▶ **SELECTED EXTRACT**
###

First National Bank v. Keefer

WAGNER, J.,

We are presented with a motion for summary judgment filed on behalf of the plaintiff, First National Bank of Pennsylvania against the defendants Derek D. Keefer and Doris R. Keefer. The issues to be determined are: (1) whether a 20-year or four-year statute of limitations applies to a deficiency action under a motor vehicle installment sale contract to satisfy a note and security agreement with the plaintiff Bank; and (2) if the four-year statute of limitations applies, whether an alleged March 2002 payment by defendants’ tolled the statute of limitations.

The facts before us are undisputed in that the defendants purchased a 1998 Dodge Stratus sedan from Latrobe Motors Inc., Latrobe, Pennsylvania, on June 2, 1999. (Plaintiff’s exhibit 1.) Pursuant to the Pennsylvania Motor Vehicle Sales Finance Act (MVSFA), the defendants signed a contract entitled “Pennsylvania Motor Vehicle Installment Sale Contract.” Id.; 69 P.S. §601 et al. This contract contained an assignment clause to plaintiff, under which the defendants agreed to pay to the plaintiff Bank the sum of $274.42 per month. Id.

On August 4,2000, the plaintiff repossessed the Dodge Stratus as the defendants were in default. (Plaintiff’s *236exhibit 2.) This same date, the plaintiff sent a notice of repossession and advisement of redemption rights to the defendants by registered certified mail. (Plaintiff’s exhibit 3.) Specifically, this letter advised the defendants that pursuant to Pennsylvania’s MVSFA, 69 Pa.C.S. §23, the sum of $11,623.94 could be paid to redeem the vehicle and terminate the then existing contract. Id. This letter also provided notice that the defendants had 15 days to redeem the vehicle in order to avoid sale at auction. Id.

On September 21, 2000, the plaintiff sent a notice of sale by certified letter to the defendants setting forth the date and time of the sale. (Plaintiff’s exhibit 5.) On October 2,2000, the plaintiff sold the Dodge Stratus at auction to the highest bidder for the sum of $2,000. (Plaintiff’s exhibit 6.) On November 8, 2000, the plaintiff notified the defendants of the sale, costs and expenses incurred therein, and the balance owing on the sales agreement, which was $9,473.91 plus interest. (Plaintiff’s exhibits 6, 7, 8, and 9.)

###

▶ **WHAT THE EXERCISE ASKS**
Return, word for word, the stretch of the bank deficiency opinion from "The facts before" through "per month. Id.". The items after this point have no connection to the opinion above.

###

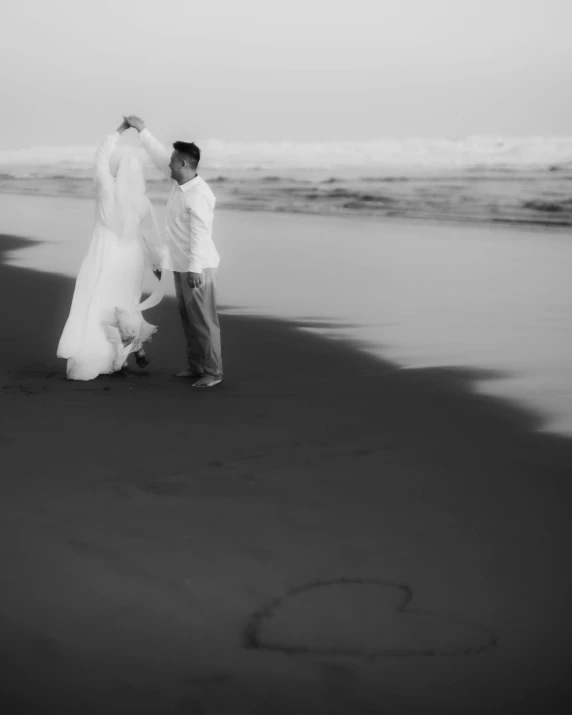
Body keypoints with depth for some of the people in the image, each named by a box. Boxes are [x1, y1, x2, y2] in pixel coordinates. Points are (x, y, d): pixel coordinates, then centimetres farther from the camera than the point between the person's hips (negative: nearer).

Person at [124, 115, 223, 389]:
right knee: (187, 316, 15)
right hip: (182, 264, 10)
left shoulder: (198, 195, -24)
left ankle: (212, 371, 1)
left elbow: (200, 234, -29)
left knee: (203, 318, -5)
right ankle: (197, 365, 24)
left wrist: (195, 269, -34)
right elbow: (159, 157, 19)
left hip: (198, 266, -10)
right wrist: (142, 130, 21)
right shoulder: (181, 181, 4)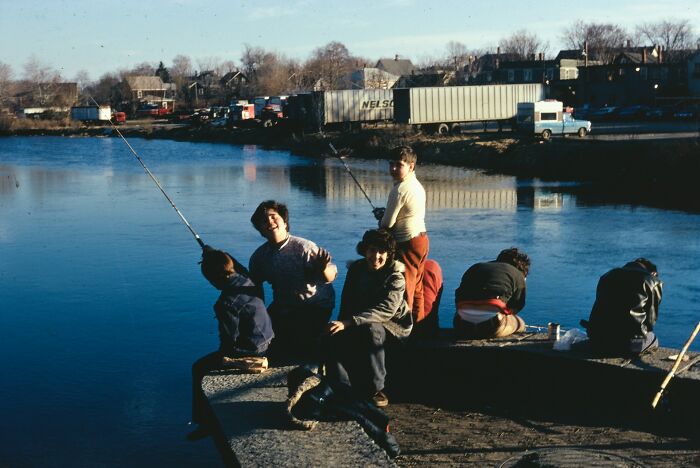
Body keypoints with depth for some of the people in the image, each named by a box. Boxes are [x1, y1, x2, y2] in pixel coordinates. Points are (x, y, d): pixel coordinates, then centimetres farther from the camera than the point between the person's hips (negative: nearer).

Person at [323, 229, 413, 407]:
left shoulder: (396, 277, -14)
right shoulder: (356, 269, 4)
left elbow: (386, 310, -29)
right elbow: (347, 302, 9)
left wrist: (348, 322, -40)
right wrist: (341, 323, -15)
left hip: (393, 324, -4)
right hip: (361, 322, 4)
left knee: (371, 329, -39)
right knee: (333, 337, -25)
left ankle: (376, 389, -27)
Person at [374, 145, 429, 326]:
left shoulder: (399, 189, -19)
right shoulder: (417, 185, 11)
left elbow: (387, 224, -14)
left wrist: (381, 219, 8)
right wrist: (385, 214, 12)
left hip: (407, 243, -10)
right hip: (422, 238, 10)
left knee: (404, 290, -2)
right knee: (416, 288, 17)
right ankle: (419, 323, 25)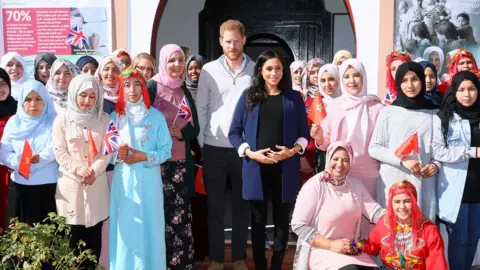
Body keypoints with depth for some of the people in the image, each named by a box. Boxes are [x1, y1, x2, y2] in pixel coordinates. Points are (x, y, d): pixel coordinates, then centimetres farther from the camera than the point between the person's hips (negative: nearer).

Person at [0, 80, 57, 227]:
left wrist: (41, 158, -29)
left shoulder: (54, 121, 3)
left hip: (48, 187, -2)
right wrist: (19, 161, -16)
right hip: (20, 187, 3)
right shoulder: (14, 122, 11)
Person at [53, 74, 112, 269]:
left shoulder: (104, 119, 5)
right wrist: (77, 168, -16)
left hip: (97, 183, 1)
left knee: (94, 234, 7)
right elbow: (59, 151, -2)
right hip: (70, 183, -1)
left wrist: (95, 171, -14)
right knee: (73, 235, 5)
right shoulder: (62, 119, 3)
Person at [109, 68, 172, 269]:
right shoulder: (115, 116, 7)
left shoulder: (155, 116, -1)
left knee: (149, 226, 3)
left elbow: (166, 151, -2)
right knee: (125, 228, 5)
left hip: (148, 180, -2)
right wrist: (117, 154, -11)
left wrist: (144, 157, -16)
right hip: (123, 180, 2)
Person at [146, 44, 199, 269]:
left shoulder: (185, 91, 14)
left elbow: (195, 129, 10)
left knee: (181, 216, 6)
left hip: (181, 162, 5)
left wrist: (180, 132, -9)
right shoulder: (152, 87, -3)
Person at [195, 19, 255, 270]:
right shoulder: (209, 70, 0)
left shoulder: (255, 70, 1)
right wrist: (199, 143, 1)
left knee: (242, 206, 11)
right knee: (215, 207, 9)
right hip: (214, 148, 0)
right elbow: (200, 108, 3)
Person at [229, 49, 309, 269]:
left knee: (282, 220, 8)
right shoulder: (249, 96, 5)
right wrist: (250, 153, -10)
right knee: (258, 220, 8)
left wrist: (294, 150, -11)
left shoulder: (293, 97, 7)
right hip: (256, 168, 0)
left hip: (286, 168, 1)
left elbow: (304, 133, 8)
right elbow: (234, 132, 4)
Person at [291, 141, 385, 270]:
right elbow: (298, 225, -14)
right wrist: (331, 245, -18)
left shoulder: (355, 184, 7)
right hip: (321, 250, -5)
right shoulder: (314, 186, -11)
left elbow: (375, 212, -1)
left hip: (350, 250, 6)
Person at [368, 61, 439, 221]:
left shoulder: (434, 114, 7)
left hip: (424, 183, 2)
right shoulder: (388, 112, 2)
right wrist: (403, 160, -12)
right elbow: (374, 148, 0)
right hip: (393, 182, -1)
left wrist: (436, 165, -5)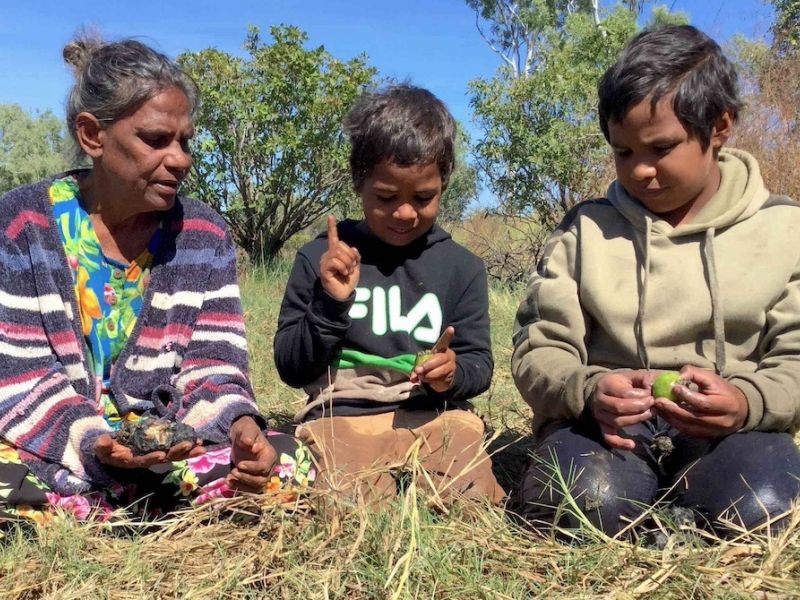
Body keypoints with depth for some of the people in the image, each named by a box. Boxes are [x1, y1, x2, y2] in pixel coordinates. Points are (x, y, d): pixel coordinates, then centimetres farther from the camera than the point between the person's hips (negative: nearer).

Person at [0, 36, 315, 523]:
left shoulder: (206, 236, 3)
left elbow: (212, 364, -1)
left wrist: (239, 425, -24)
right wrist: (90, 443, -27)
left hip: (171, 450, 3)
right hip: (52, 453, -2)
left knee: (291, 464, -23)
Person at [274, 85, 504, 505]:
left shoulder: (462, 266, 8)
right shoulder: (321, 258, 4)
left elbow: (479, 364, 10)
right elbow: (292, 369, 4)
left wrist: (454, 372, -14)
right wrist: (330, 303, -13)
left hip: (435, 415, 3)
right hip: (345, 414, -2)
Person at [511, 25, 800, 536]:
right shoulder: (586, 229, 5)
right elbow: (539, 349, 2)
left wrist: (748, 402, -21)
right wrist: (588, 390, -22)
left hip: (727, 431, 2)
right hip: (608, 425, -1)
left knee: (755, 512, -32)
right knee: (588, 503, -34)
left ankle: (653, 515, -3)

###

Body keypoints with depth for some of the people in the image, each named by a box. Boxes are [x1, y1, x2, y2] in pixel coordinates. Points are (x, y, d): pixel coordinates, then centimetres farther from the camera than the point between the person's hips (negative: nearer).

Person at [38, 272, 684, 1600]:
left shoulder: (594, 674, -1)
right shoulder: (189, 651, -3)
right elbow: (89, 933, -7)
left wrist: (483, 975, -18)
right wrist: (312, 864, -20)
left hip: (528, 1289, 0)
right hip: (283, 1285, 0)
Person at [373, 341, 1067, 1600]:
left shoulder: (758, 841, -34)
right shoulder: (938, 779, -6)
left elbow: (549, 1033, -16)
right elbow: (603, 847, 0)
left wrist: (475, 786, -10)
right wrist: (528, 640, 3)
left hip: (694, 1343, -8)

###

▶ **ANSWER AREA**
The facts before us are undisputed in that the defendants purchased a 1998 Dodge Stratus sedan from Latrobe Motors Inc., Latrobe, Pennsylvania, on June 2, 1999. (Plaintiff’s exhibit 1.) Pursuant to the Pennsylvania Motor Vehicle Sales Finance Act (MVSFA), the defendants signed a contract entitled “Pennsylvania Motor Vehicle Installment Sale Contract.” Id.; 69 P.S. §601 et al. This contract contained an assignment clause to plaintiff, under which the defendants agreed to pay to the plaintiff Bank the sum of $274.42 per month. Id.